Doctorow. Hatt. Stuff I've heard of...seems I have radar for it. Which has made my life a series of "why haven't I gotten around to reading that yet?"s.
Always pleasantness in store when one of those shows up.
PKD is fantastic - was it you or someone else I was mentioning Valis and Ubik to....ah, someone else. Indy's own Mr. Silent, believe it or not. HUGE Philip K. Dick fan.

Interesting idea about the swarm of androids. Experience collection. Millions of "you"s, living in the universe. Draw them all back every hundred years or so, let them, for lack of a better term, "coallate" experience. Then send them out again. You could be older than the universe at some point...

Need it be Androids? Cyborgs. Posthumans, nano-augmented. Foglets. Whatever comes ten million generations after dolphin. Life, genetically created (by us? strong AI? both working in tandem?) that can live in the vacuum of space.

Who's to say it's not already at that point, in some corner of the universe somewhere? Are they watching us? If they're even 1000 years more advanced...how would we know? Prime directive and all...what's the "grownup" point? Nanofactories? Strong AI? Immortality?

◆ Given entries ◆
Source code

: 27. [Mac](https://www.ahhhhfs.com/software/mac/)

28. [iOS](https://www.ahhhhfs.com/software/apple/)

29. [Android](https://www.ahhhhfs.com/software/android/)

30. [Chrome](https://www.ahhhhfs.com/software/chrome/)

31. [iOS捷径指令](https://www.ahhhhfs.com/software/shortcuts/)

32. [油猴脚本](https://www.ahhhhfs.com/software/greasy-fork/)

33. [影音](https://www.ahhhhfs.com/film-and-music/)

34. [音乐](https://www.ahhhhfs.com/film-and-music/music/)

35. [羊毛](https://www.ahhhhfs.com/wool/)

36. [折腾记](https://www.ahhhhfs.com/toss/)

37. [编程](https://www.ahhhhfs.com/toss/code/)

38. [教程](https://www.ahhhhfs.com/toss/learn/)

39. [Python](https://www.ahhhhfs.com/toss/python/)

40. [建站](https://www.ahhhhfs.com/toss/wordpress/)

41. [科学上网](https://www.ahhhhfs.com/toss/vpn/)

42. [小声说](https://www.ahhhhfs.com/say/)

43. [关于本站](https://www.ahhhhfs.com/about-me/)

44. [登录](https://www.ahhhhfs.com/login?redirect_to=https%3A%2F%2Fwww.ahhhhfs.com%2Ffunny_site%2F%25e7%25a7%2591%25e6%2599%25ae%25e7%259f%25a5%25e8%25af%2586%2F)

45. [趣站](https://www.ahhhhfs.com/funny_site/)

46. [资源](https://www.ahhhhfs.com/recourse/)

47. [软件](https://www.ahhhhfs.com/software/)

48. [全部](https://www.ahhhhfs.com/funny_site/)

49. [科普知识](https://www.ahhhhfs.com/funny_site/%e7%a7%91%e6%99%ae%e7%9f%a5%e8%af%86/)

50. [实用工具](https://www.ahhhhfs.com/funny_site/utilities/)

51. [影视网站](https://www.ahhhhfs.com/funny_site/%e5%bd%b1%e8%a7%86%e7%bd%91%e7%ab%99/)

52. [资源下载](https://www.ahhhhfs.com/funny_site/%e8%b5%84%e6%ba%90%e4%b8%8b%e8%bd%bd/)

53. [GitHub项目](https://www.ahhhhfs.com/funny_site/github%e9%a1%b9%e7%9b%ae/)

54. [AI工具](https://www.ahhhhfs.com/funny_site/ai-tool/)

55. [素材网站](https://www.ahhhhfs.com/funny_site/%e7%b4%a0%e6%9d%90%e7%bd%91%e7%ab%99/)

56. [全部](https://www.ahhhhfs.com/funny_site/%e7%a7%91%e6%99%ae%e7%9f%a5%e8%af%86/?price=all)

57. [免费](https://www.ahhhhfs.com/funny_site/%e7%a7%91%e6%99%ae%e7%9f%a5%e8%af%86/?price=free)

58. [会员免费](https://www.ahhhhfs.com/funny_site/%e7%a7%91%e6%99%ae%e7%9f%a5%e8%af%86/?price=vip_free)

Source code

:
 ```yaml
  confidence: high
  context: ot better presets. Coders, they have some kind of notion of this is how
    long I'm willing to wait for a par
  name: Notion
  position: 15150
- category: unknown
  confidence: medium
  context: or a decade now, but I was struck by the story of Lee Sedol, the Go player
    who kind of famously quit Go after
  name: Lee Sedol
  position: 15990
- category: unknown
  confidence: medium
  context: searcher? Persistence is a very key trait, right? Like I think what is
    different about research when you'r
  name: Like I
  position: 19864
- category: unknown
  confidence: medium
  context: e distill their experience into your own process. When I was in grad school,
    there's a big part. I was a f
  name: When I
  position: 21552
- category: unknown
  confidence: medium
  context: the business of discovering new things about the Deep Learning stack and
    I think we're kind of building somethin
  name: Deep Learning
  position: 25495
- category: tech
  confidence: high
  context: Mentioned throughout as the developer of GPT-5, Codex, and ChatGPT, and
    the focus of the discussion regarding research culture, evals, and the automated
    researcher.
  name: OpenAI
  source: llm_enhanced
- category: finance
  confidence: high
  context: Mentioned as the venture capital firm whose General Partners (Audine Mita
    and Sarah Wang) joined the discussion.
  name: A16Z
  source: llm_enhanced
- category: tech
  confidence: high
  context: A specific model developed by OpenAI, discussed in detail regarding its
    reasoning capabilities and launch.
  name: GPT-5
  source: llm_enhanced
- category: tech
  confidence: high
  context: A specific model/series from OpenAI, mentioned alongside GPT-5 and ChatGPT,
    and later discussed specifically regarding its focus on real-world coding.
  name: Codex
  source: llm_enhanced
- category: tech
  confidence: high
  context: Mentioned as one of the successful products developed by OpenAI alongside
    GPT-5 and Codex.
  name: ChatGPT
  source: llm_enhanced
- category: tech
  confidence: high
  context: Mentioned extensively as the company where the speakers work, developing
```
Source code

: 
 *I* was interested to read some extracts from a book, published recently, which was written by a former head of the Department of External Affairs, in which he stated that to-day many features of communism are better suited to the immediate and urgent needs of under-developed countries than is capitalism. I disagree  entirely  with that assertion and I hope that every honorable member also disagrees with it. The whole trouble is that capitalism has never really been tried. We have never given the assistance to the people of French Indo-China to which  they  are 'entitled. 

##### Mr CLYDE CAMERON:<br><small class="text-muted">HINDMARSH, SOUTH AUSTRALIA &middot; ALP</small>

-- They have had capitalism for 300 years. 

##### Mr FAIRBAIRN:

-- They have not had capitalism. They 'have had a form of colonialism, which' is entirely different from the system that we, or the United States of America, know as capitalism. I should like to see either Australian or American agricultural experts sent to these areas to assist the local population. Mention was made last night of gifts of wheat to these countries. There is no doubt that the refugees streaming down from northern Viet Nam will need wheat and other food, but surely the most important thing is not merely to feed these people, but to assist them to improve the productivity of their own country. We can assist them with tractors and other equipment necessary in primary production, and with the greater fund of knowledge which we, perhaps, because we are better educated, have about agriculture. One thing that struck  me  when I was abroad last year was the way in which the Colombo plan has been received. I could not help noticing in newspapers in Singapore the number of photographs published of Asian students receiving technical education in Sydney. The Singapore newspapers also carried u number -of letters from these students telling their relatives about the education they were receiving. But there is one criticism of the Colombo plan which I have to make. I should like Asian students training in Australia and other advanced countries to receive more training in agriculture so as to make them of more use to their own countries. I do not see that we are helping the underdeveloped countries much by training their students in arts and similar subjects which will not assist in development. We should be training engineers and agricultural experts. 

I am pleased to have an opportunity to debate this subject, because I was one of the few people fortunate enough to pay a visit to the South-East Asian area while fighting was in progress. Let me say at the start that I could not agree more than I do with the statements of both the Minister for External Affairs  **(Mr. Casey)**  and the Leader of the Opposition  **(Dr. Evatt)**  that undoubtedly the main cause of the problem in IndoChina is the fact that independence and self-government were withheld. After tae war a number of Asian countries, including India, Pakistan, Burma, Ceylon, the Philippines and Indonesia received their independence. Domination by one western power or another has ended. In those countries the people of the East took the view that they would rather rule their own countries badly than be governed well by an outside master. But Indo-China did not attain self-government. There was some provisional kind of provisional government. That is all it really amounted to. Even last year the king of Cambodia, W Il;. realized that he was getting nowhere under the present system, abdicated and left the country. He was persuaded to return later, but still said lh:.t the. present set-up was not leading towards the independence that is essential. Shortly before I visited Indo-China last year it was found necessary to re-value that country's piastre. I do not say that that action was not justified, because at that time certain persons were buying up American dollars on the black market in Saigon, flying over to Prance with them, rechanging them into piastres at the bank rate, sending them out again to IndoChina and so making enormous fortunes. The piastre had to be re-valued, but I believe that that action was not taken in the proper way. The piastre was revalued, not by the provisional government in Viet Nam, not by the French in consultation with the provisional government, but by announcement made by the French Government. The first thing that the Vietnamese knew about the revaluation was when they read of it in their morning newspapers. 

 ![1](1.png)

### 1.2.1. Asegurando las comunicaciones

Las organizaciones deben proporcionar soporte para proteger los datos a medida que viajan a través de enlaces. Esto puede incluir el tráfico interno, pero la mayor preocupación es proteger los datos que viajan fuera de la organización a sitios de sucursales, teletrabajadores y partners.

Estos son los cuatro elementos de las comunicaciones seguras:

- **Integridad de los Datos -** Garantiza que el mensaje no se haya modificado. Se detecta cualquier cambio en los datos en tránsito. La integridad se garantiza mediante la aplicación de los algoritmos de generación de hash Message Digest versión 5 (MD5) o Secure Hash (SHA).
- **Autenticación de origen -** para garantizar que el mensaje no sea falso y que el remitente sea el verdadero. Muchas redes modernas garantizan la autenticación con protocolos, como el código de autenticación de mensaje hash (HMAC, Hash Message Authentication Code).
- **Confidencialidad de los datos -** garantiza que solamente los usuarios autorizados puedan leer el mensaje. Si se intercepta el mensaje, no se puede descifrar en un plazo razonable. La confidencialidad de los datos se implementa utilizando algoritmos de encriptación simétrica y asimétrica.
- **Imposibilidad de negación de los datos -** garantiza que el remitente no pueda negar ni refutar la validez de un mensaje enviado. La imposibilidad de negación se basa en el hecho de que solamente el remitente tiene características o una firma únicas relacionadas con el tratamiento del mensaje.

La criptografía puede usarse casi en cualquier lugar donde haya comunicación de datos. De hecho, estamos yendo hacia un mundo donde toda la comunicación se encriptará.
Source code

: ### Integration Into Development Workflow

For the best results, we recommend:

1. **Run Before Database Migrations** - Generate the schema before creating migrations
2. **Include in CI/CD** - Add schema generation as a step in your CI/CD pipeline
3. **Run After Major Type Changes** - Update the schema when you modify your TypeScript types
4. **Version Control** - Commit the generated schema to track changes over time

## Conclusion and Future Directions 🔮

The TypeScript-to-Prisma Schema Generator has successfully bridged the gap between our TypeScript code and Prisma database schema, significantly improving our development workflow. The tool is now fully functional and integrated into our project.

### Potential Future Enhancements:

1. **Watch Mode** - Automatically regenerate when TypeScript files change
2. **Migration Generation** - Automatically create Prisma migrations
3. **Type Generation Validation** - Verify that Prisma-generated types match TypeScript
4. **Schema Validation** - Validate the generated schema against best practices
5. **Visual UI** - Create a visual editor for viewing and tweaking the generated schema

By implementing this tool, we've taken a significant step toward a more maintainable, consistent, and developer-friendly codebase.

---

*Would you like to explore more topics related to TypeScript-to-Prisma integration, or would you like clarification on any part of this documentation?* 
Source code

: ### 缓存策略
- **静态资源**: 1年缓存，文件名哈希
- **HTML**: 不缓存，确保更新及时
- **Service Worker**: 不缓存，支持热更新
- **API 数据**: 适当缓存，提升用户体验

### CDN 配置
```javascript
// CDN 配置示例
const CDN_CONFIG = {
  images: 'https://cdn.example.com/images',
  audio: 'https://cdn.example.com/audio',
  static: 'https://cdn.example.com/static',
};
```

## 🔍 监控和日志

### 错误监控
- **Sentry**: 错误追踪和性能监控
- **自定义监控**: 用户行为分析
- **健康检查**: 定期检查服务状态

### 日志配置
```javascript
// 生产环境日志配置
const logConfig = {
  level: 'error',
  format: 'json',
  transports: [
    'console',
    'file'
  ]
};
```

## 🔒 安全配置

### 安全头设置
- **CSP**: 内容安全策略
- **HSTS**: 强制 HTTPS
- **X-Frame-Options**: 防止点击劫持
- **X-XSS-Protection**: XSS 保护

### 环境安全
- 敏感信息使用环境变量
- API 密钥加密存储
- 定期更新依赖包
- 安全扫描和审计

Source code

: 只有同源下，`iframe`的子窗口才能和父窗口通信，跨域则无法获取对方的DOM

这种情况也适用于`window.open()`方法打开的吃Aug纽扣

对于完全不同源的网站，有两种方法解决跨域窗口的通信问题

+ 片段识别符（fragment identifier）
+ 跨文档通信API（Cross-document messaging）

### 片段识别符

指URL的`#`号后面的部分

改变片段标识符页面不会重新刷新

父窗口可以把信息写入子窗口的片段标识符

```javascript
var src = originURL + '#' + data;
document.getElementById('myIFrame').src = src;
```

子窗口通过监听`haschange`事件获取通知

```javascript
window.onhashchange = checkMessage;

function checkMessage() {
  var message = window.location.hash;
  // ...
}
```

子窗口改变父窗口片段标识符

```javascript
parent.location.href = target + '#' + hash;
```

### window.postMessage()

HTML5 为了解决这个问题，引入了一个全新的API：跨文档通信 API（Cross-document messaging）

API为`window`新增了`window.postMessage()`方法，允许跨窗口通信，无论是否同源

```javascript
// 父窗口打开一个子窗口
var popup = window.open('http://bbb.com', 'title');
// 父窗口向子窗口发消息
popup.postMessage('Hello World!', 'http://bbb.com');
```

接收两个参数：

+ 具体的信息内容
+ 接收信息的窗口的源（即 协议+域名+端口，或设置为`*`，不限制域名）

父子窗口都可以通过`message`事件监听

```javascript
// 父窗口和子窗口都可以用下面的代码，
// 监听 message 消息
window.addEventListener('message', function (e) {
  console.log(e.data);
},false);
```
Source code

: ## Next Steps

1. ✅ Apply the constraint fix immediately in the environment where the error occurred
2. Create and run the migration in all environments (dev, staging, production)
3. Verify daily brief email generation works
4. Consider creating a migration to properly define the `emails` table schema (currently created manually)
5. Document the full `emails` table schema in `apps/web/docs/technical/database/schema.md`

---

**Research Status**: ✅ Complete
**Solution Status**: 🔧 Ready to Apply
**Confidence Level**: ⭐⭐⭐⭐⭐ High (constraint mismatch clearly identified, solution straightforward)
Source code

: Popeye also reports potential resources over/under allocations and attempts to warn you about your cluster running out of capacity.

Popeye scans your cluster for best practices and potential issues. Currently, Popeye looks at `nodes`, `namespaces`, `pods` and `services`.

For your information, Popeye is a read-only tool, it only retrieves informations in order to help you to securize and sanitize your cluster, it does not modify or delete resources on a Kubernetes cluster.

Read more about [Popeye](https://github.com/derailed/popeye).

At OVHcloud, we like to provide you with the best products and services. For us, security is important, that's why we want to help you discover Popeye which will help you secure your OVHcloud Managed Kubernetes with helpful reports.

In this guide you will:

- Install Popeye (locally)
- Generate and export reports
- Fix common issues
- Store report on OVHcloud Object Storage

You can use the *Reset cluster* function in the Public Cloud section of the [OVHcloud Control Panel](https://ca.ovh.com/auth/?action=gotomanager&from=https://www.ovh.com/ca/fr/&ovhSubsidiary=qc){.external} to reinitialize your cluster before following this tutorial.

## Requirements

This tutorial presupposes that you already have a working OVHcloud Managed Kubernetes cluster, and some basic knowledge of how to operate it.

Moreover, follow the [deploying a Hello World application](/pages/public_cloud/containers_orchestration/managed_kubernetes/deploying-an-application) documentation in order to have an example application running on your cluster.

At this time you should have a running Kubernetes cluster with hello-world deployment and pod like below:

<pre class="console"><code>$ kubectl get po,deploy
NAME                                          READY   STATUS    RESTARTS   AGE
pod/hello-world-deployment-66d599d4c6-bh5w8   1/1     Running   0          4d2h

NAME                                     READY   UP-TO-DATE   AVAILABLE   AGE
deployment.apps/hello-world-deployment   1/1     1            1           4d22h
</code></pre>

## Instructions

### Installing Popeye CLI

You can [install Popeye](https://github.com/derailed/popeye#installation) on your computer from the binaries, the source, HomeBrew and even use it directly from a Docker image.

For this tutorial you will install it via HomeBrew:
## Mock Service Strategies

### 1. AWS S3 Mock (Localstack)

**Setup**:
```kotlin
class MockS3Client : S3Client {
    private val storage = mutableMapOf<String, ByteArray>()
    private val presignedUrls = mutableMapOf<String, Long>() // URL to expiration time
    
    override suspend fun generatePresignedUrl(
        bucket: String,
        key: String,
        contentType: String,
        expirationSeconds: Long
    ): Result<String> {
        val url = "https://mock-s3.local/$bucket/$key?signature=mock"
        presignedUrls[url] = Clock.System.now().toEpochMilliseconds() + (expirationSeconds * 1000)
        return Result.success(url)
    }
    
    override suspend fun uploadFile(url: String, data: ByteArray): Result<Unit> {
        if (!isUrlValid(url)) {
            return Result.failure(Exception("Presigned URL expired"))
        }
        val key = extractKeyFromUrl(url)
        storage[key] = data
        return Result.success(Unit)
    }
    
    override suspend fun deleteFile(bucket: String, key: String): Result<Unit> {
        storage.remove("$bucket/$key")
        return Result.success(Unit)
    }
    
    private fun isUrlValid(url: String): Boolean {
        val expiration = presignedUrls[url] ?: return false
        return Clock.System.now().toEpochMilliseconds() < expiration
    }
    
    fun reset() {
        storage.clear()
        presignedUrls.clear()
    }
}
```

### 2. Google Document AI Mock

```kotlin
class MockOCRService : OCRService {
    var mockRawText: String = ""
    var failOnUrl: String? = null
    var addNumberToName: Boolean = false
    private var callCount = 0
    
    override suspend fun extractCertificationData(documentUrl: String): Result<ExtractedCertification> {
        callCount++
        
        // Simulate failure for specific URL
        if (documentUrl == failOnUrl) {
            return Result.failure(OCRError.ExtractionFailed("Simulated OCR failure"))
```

◆ Using the information ◆
(1) Copy the passage about androids and space life above word for word, from "Doctorow. Hatt. Stuff" to "those shows up.".
(2) In the passage about androids and space life, who is called a huge Philip K. Dick fan?

◆ Answers to the tasks ◆
(1)
Doctorow. Hatt. Stuff I've heard of...seems I have radar for it. Which has made my life a series of "why haven't I gotten around to reading that yet?"s.
Always pleasantness in store when one of those shows up.

(2) Indy's own Mr. Silent.